If you use an HTML text editor, such as Homesite, BBEdit, or Notepad, you have to know the HTML. Some editors help you along a little bit, but if seeing the < and > tags intimidates you, then you would prefer a WYSIWYG editor. Both sides of the fence feel very strongly about their editors, but I heard mostly from the hand coders out there.

Kriis writes:

“if you import [a page I created] into a WYSIWYG editor the look is virtually destroyed. Most editors add spaces where none existed before and for some reason lots of them put end codes on the next line and add codes that do virtually nothing.Extra spaces are a bane to designers, as they make tables do strange things.”

Bill Biega writes:

“I always code by hand from scratch.
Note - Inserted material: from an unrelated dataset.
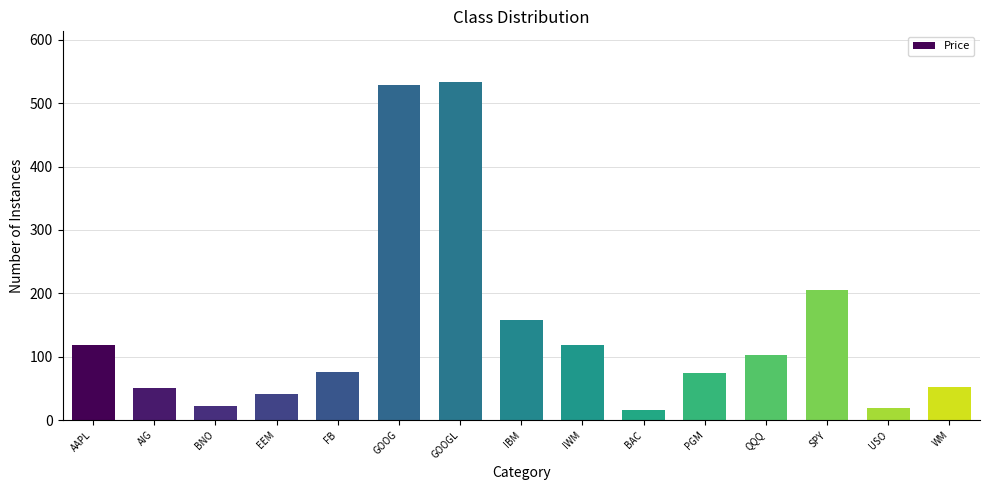

Which has a higher value, PGM or USO?

PGM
It’s faster and I get much shorter scripts without all the extra do-dads that editors, including FrontPage add.”

And Nicholas Jordan adds:

“When one uses the WYSIWYG editors on a page one has carefully crafted and constructed, they rip the code into unrecognizable lunacy and tend to put in unrecognizable constructs like 5-10 nested blockquote tags and the C token "{}"

Frontpage seems to be particularly despised:

“...the HTML code FrontPage puts out is just plain ugly.”

from O/Siris (OSIRISTECH)

But whatever choice you make, you’ll still have a web page. There are reasons and situations for both learning the HTML and using an editor.